SEE GULLS
YOU CAN’T SEE ME
See Gulls
with Dad & Dad and SMLH
Saturday, July 18, 9 p.m., $7
Kings, 14 W. Martin St., Raleigh 919-833-1091 www.kingsbarcade.com

See Gulls do their emotional and melodic damage with enviable efficiency.
On You Can’t See Me, the excellent five-song debut of the pan-Triangle quartet, only one track breaks the four-minute mark, while three stop short of three minutes. This doesn’t mean bandleader Sarah Fuller or expatriated member Jacki Huntington, who penned the closing war cry “Don’t Write Me Love Songs” before decamping to Brooklyn last year, have little to say or too few ways to deliver it. Rather, these 15 minutes curse a bad ex-boyfriend in the produce section, find escapist relief in rock ‘n’ roll and physical defiance, paint poor old Cupid as a bumbling idol and haunt a romantic betrayer with the sly intensity of a psychological thriller. Fuller, it seems, has plenty of tales to tell.
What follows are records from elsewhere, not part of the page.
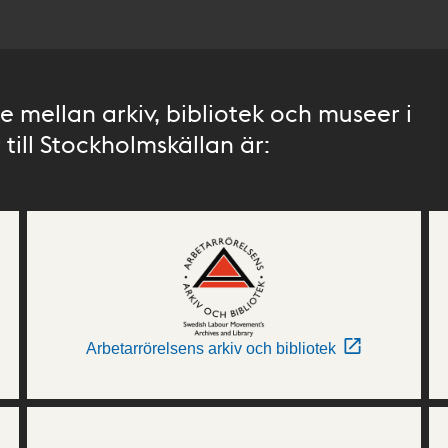
 mellan arkiv, bibliotek och museer i
till Stockholmskällan är:
Arbetarrörelsens arkiv och bibliotek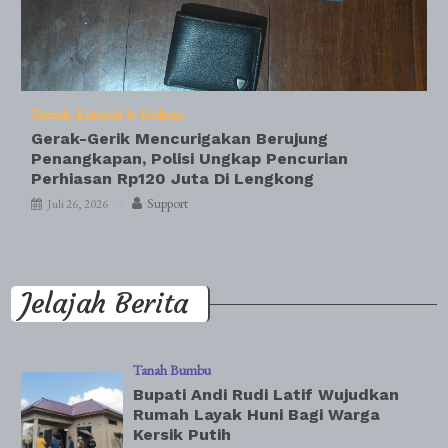
Daerah
Kriminal & Hukum
Gerak-Gerik Mencurigakan Berujung
Penangkapan, Polisi Ungkap Pencurian
Perhiasan Rp120 Juta Di Lengkong
Support
Juli 26, 2026
Jelajah Berita
Tanah Bumbu
Bupati Andi Rudi Latif Wujudkan
Rumah Layak Huni Bagi Warga
Kersik Putih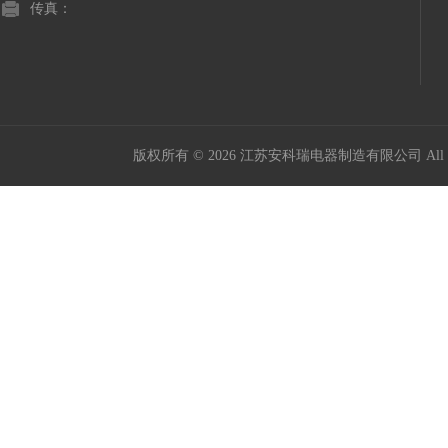
传真：
版权所有 © 2026 江苏安科瑞电器制造有限公司 All Ri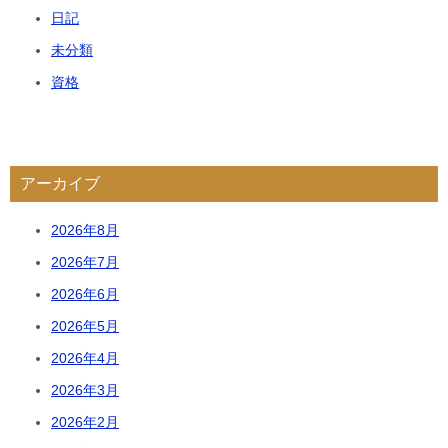
日記
未分類
資格
アーカイブ
2026年8月
2026年7月
2026年6月
2026年5月
2026年4月
2026年3月
2026年2月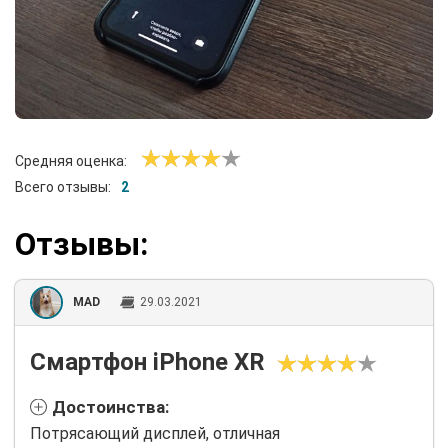
Средняя оценка:
Всего отзывы:
2
Отзывы:
MAD
29.03.2021
Смартфон iPhone XR
Достоинства:
Потрясающий дисплей, отличная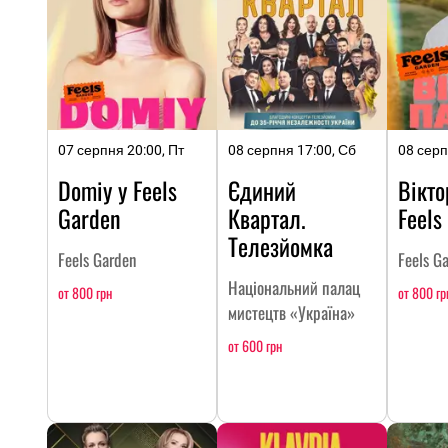
07 серпня 20:00, Пт
08 серпня 17:00, Сб
08 серп
Domiy у Feels
Єдиний
Вікто
Garden
Квартал.
Feels
Телезйомка
Feels Garden
Feels G
Національний палац
от 800 грн
от 800 гр
мистецтв «Україна»
от 600 грн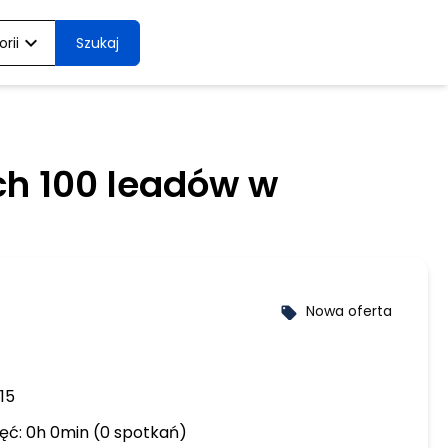
expand_more
rii
Szukaj
ch 100 leadów w
Nowa oferta
local_offer
15
ęć: 0h 0min (0 spotkań)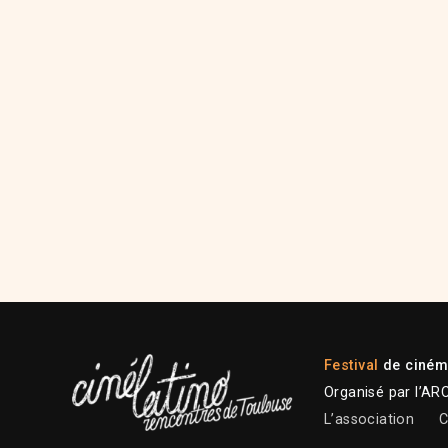
Festival
de cinéma
Organisé par l’AR
L’association
C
Best of all about these odes to being over it, though? They’re uniformly magnetic and addictive, anti-love songs that, in spite of themselves, linger longer than feelings for an old flame. Above blown-out bass and intertwining razor-wire riffs, buoyant harmonies turn the edict of “Don’t Write Me Love Songs” into a kind of gospel credo, meant to be shared and shouted by a congregation. And the resplendent, Phil Spector-inspired mope “Long Gone” is so bewitching that, by the time Fuller spots the offending cad in the supermarket, you hate him, too. And the clattering “Karate Kicks” extends an invitation to shake off sentimental sadness; the request is as irresistible as the tune is irrepressible.
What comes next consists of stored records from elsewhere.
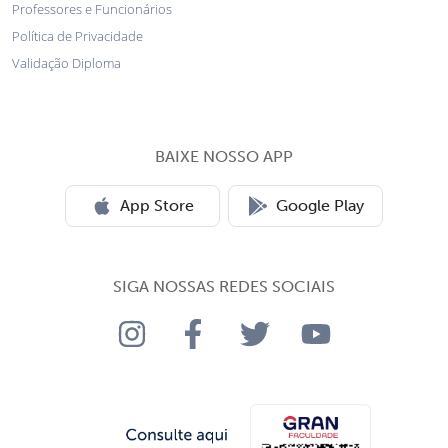
Professores e Funcionários
Política de Privacidade
Validação Diploma
BAIXE NOSSO APP
App Store
Google Play
SIGA NOSSAS REDES SOCIAIS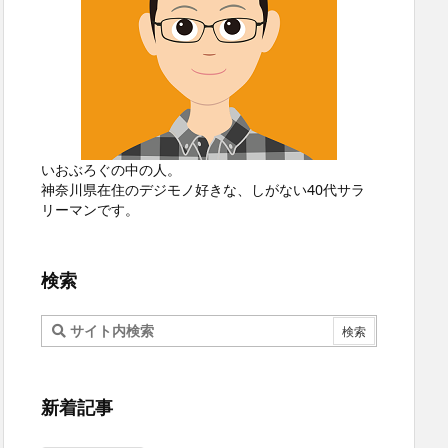
いおぶろぐの中の人。
神奈川県在住のデジモノ好きな、しがない40代サラ
リーマンです。
検索
新着記事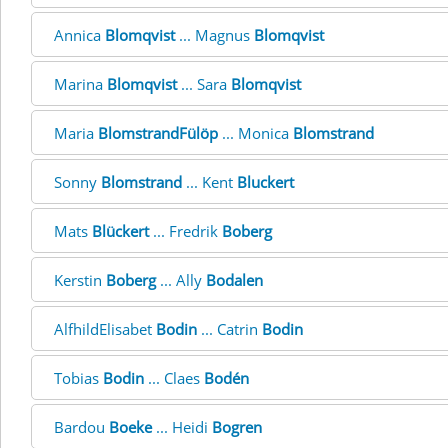
Annica
Blomqvist
... Magnus
Blomqvist
Marina
Blomqvist
... Sara
Blomqvist
Maria
BlomstrandFülöp
... Monica
Blomstrand
Sonny
Blomstrand
... Kent
Bluckert
Mats
Blückert
... Fredrik
Boberg
Kerstin
Boberg
... Ally
Bodalen
AlfhildElisabet
Bodin
... Catrin
Bodin
Tobias
Bodin
... Claes
Bodén
Bardou
Boeke
... Heidi
Bogren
While these five songs are individually impressive, both for their hooks and the barbed sentiments and smarts they convey, they’re especially impressive as a set for such a new band. See Gulls don’t repeat themselves musically, so that the Sleater-Kinney howl of “Karate Kicks” complements the cooed harmonies of “Cupid” rather than merely reinforces it. Fuller has said she wants to write about more than breakups; by writing exclusively about them for one of the Triangle’s best beginnings this decade, she’s shown she’s got the range and the backing crew to do it.